Directions for this task: In the capacitors and switches thread, how are the two capacitors joined through the switch? Please answer in one sentence.

Provided passage:
Capacitors and switches problem

In summary, when the switch is closed, the potential difference across both capacitors remains the same as before, which is 60pC. This is due to the fact that two capacitors connected in series hold the same charge and there can be no current flow since one end of each capacitor is open. The given answer in the book, stating that the potential difference becomes equal to the average of V1 and V2, is incorrect as the resulting capacitance is 1.2 pF, resulting in a potential difference of 50V.
  • #1
kihr
102
0

Homework Statement


Two capacitors, one with C1=2pF and V1=30V, and the other with C2=3pF and V2=20V are connected to each other through a switch (positive end of one connected to the negative end of the other). The other end of each capacitor is kept open. What happens to V1 and V2when the switch is closed?

Source data:
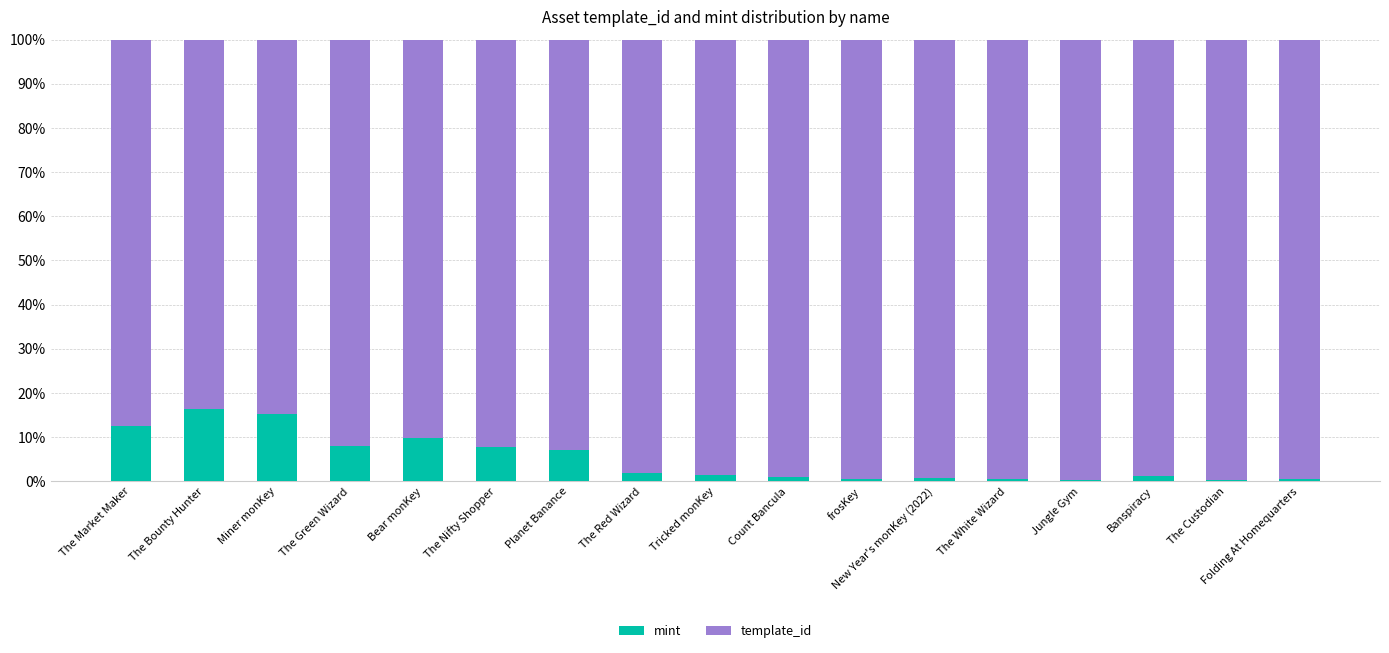

Count the number of categories in the chart.

17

Answer for the task: The positive end of one capacitor is connected to the negative end of the other.